Although Amazon’s plans are little more than speculation at this point, on-site clinics and arrangements like the one GM and Henry Ford Health just struck set the stage for employers to make more demands of healthcare delivery organizations for market-based solutions, according to Rita Numerof, healthcare industry expert and founder of Numerof and Associates.
Amazon should concern health systems
The entire industry needs to pay attention. For one thing, manufacturers of healthcare products and services should note that Amazon, or any company, bringing healthcare delivery in-house allows them to have more direct control providing that service and that’s an important factor across the board. It’s more than healthcare manufacturers selling to these retailers, it’s about how to deliver services differently and make sure services and products have demonstrated value.
“Business is not going to be as usual and that’s a good thing. There is no question that this is disruptive and Amazon is in position to leverage its size and capabilities in data in delivering services to consumers that matter,” Numerof said. “That is a statement about a nontraditional player that has been extraordinarily successful moving into healthcare. They wouldn’t be doing this if they didn’t think there was a business opportunity.”
Numerof also said health systems should be very concerned about this, and would do well to step back and really look at the hard question of ‘how well-prepared are we to demonstrate the value of the services we bring to employee groups,’ whether it’s primary care or managing care in different settings. She said if a CEO or board is honest, most will have to say they are not ready. That’s because 30 years of building and perfecting models that are site-based, highly transactional and focused on getting paid for a service, but not necessarily connecting that service to the outcomes that are important across that population, has not prepared them to compete in the market of tomorrow.
“The other side of that, though, is they don’t want to flip their own model without making sure the payment is going to follow a different delivery basis. Nobody ever got points for driving a business into a ditch,” Numerof added.

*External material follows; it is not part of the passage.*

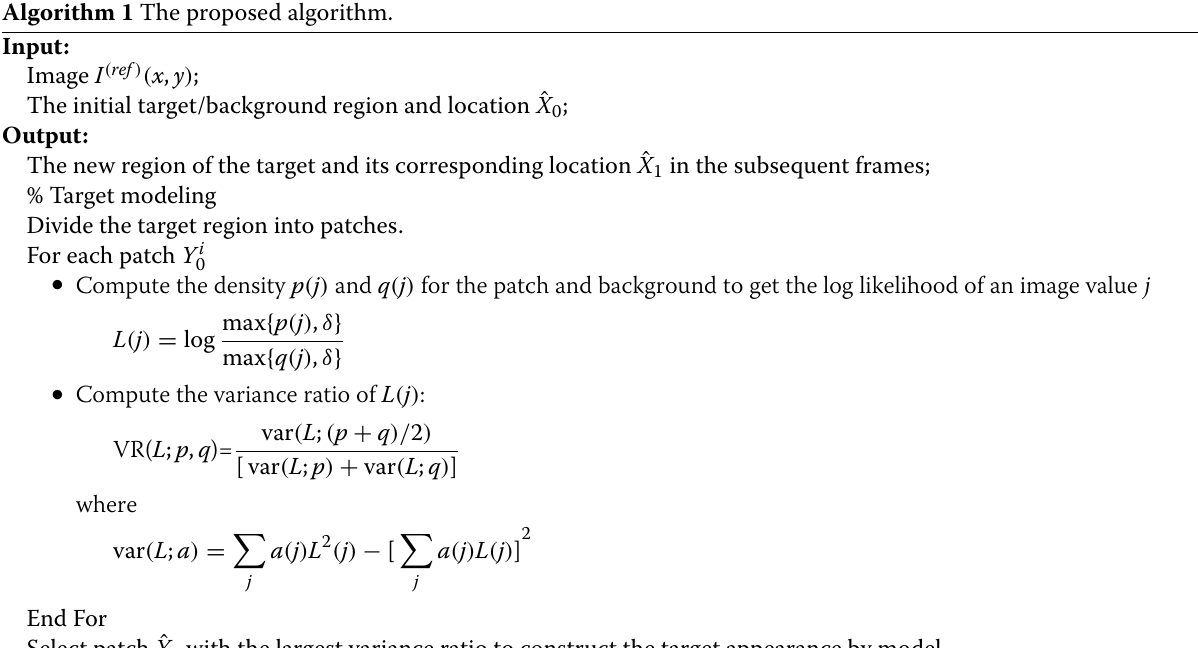
Algorithm 1 The proposed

Still, it’s all about choice and providers should ask themselves why an Amazon employee would still go to their hospital-based provider for primary care when they charge more than the employee clinic and are less convenient. Numerof also said the fact that Amazon is keeping the whole enterprise in-house, doing its own hiring and not contracting the operation out to another healthcare organization, is telling.

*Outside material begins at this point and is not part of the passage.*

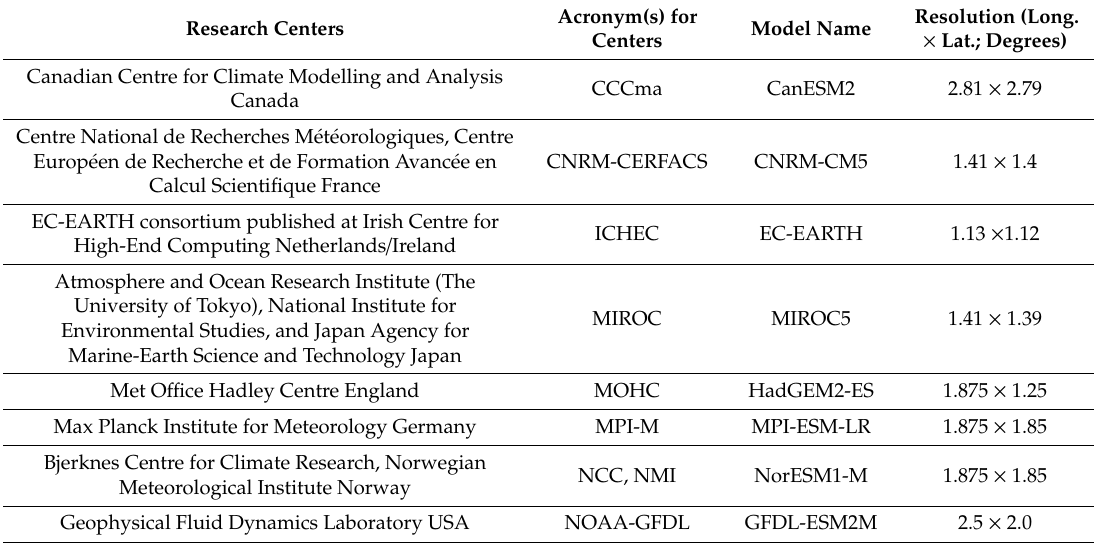
Table 2. Presentation of global climate models selected for the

Don’t be surprised if in a year Amazon has solidified its own operation such that it branches out and sets up shop for other employers.
The implementation of work-site clinics, by Amazon and the others, is a not a passing event. It’s another step in the direction of a move to market-based model. And one that makes great sense. Employers have not taken as important a role in demanding better outcomes and greater accountability, but they need to because they have a vested interest in it.
“People make choices based on performance in every other walk of life. Why not in healthcare? We are going to see more of these market based solutions begin to unfold. Hospitals and healthcare systems need to be prepared to compete in this kind of environment. They need to develop the skills today or they won’t be as relevant as they need to be tomorrow.”
“I think this train’s left the station,” Keckley added. “It’s going to be a strong sector.”